**SUPPLIED ENTRIES**.
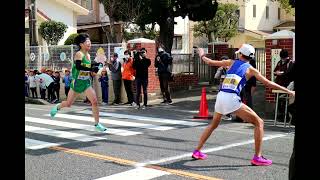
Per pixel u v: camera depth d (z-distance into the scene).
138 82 14.27
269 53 12.46
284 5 26.42
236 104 6.29
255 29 39.25
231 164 6.34
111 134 9.12
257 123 6.28
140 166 6.24
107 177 5.66
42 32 25.72
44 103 17.08
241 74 6.31
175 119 11.61
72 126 10.25
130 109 14.02
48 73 18.09
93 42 33.50
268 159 6.59
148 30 26.50
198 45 35.34
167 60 15.17
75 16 29.98
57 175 5.80
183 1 18.56
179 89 19.39
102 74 16.00
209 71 21.22
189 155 6.96
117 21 24.52
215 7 19.19
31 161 6.62
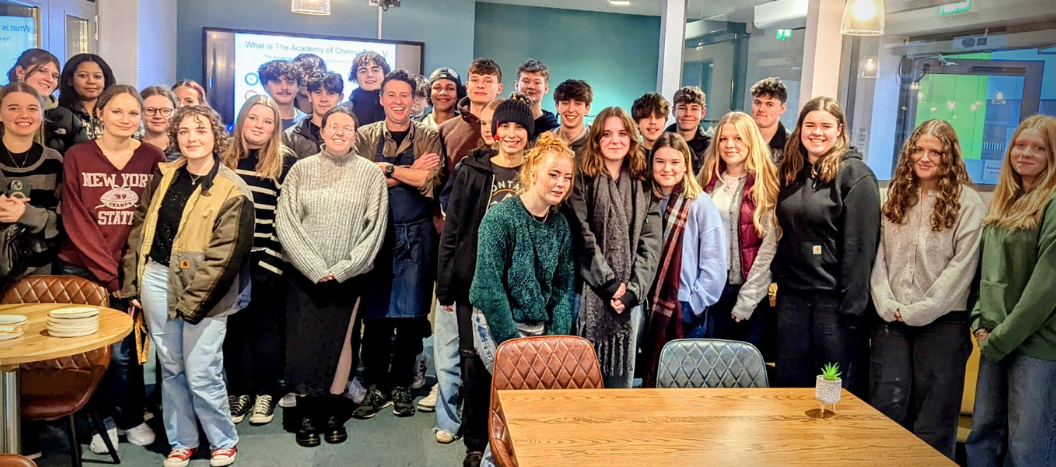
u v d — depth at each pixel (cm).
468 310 303
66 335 248
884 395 297
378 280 352
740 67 701
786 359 309
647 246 301
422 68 753
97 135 358
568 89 341
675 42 576
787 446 191
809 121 296
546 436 193
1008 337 263
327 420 345
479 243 268
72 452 278
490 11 837
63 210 310
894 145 480
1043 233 257
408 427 355
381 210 329
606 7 838
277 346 362
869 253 290
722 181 322
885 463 183
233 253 292
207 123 293
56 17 510
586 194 301
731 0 643
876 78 468
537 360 248
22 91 303
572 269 281
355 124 331
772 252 308
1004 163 276
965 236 280
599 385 253
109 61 576
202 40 696
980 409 288
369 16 736
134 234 301
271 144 334
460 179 304
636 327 307
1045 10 404
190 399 309
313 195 319
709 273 307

**WORK REQUEST**. Scan the entries for the word "depth". Report each line that has it.

**TASK ANSWER**.
Per pixel u v: camera depth d (z-distance into the scene).
u v d — depth at each pixel (cm).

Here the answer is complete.